This combination was made up of some of the most distinguished of those who were not of the Grand Council when the reform took place, and who had not been admitted afterwards, according to their expectations; and of some others of very ancient families, who could not bear to see so many citizens raised to a level with themselves, and who, besides, were piqued at what they called the Pride of Gradonico. These men chose for their leader, the son of James Theipolo, who had been proclaimed Doge by the populace. Their object was, to dispossess Gradonico, and restore the ancient constitution; they were soon joined by a great many of inferior rank, within the city, and they engaged considerable numbers of their friends and dependents from Padua, and the adjacent country, to come to Venice, and assist them, at the time appointed for the insurrection. Considering the numbers that were privy to this undertaking, it is astonishing that it was not discovered till the night preceding that on which it was to have taken place. The uncommon concourse of strangers created the first suspicion, which was confirmed by the confession of some who were acquainted with the design. The Doge immediately summoned the council, and sent expresses to the governors of the neighbouring towns and forts, with orders for them to hasten with their forces to Venice. The conspirators were not disconcerted; they assembled, and attacked the Doge and his friends, who were collected in a body around the palace. The Place of St. Mark was the scene of this tumultuous battle, which lasted many hours, but was attended with more noise and terror among the inhabitants, than bloodshed to the combatants. Some of the military governors arriving with troops, the contest ended in the rout of the conspirators. A few nobles had been killed in the engagement; a greater number were executed by order of the senate. Theipolo, who had fled, was declared infamous, and an enemy to his country; his goods and fortune were confiscated, and his house razed to the ground. After these executions, it was thought expedient, to receive into the Grand Council, several of the most distinguished families of citizens.

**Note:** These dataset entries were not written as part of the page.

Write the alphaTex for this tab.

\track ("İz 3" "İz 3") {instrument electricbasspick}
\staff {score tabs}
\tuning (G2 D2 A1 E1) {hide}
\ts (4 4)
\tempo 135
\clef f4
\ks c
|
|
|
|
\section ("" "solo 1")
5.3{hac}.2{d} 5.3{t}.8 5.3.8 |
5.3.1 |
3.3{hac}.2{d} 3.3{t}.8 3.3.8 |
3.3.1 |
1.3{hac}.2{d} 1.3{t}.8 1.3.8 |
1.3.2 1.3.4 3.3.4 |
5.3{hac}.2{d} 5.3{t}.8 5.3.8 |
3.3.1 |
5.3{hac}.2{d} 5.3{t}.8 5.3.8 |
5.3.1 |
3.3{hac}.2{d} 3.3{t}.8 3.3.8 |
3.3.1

Those two conspiracies having immediately followed one another, spread an universal diffidence and dread over the city, and gave rise to the court called the Council of Ten, which was erected about this time, merely as a temporary Tribunal, to examine into the causes, punish the accomplices, and destroy the seeds of the late conspiracy; but which, in the sequel, became permanent. I shall wave farther mention of this court, till we come to the period when the State Inquisitors were established; but it is proper to mention, that the Ecclesiastical Court of Inquisition was also erected at Venice, in the reign of the Doge Gradonico.
The Popes had long endeavoured to introduce this court into every country in Europe; they succeeded too well in many; but though it was not entirely rejected by the State of Venice, yet it was accepted under such restrictions as have prevented the dismal cruelties which accompany it in other countries.
This republic seems, at all times, to have a strong impression of the ambitious and encroaching spirit of the court of Rome; and has, on all occasions, shewn the greatest unwillingness to entrust power in the hands of ecclesiastics. Of this, the Venetians gave an undoubted proof at present; for while they established a new civil Court of Inquisition, with the most unlimited powers, they would not receive the ecclesiastical inquisitions, except on conditions to which it had not been subjected in any other country.
The court of Rome never displayed more address than in its attempts to elude those limitations, and to prevail on the senate to admit the inquisition at Venice, on the same footing as it had been received elsewhere; but the senate was as firm as the Pope was artful, and the Court of Inquisition was at last established, under the following conditions:
That three commissioners from the Senate should attend the deliberations of that court, none of whose decrees could be executed without the approbation of the commissioners.